Conclusiones: La iniciativa postoperatoria de la cirugía de hombro probó que era factible manejar a estos pacientes en la comunidad con el apoyo y el entrenamiento de las enfermeras del distrito. Aunque se requieren horas extras de las enfermera en la comunidad, esta técnica tiene el potencial para beneficios significativos en el costo, con tres días de cama por lo menos, ahorrados por paciente.
Efecto analgésico y antiemético del ketorolac versus betametasona o dexametasona después de cirugía ambulatoria.
Thagaard, K. S., H. H. Jensen, et al. (2007).
Acta Anaesthesiol Scand.
Información previa: Los glucocorticoides se conocen por proporcionar un inicio más lento y más prolongada duración del efecto analgésico que ketorolac. En el presente estudio, deseamos evaluar el efecto sobre el tiempo de una sola dosis de dexametasona intravenosa (i.v.) o de una formulación intramuscular (i.m.) de liberación lenta de betametasona comparadas con ketorolac i.v.

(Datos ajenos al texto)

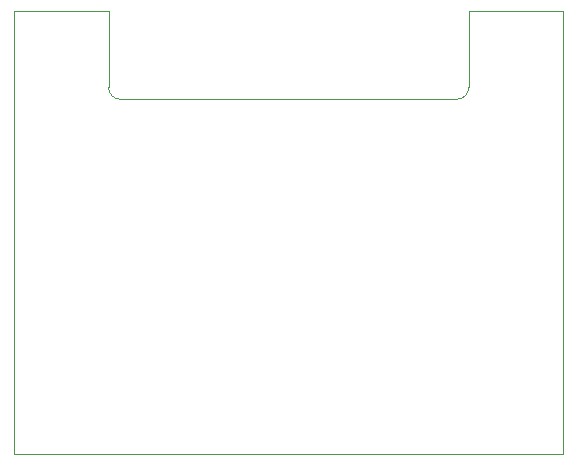
<source format=gbr>
%TF.GenerationSoftware,KiCad,Pcbnew,(6.0.5-0)*%
%TF.CreationDate,2022-05-31T15:12:58+01:00*%
%TF.ProjectId,Relay10,52656c61-7931-4302-9e6b-696361645f70,2*%
%TF.SameCoordinates,Original*%
%TF.FileFunction,Profile,NP*%
%FSLAX46Y46*%
G04 Gerber Fmt 4.6, Leading zero omitted, Abs format (unit mm)*
G04 Created by KiCad (PCBNEW (6.0.5-0)) date 2022-05-31 15:12:58*
%MOMM*%
%LPD*%
G01*
G04 APERTURE LIST*
%TA.AperFunction,Profile*%
%ADD10C,0.050000*%
%TD*%
G04 APERTURE END LIST*
D10*
X119000000Y-30500000D02*
G75*
G03*
X120000000Y-29500000I0J1000000D01*
G01*
X89500000Y-29500000D02*
G75*
G03*
X90500000Y-30500000I1000000J0D01*
G01*
X120000000Y-23000000D02*
X128000000Y-23000000D01*
X120000000Y-29500000D02*
X120000000Y-23000000D01*
X89500000Y-23000000D02*
X81500000Y-23000000D01*
X89500000Y-29500000D02*
X89500000Y-23000000D01*
X81500000Y-60500000D02*
X81500000Y-23000000D01*
X81500000Y-60500000D02*
X128000000Y-60500000D01*
X90500000Y-30500000D02*
X119000000Y-30500000D01*
X128000000Y-23000000D02*
X128000000Y-60500000D01*
M02*

</source>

Materiales y métodos: Se incluyeron en el estudio a ciento y setenta y nueve pacientes admitidos para cirugía ambulatoria mixta. Después de la inducción de la anestesia general i.v., los pacientes fueron seleccionados al azar para recibir, a doble ciego, dexametasona 4 mg i.v. (grupo D) o betametasona formulación de liberación lenta 12 mg i.m. (grupo B) o ketorolac 30 mg i.v. (Grupo K). El fentanyl fue utilizado como la medicación analgésica de rescate en la unidad de cuidados postoperatorios y codeína con paracetamol después del egreso hospitalario, por un período de estudio de 3 días.
Resultados: Hubo significativamente menos dolor postoperatorio en el grupo del ketorolac durante la estadía en la unidad (88% con poco o menos dolor en el grupo K versus 74% y 67% en los grupos D y B, respectivamente, P < 0.05), y fue significativamente menor la necesidad de medicación de rescate (P < 0.05) y significativamente menos náusea o vómito (12% en el grupo K versus 30% en los otros grupos reunidos, P < 0.05). Los pacientes de ketorolac estuvieron listos para el egreso hospitalario significativamente antes, mediana 165 minutos versus 192 minutos y 203 minutos en los grupos D y B, respectivamente (P < 0.01). No hubo diferencias entre los grupos en el dolor percibido, náusea, vómito o consumo de analgesia de rescate durante las 4 a 72-horas.
Conclusión: Dexametasona 4 mg o betametasona 12 mg no proporcionaron efecto analgésico postoperatorio prolongado comparado con ketorolac 30 mg, el cual fue superior para analgesia y antiemesis en la unidad de cuidados post anestesia.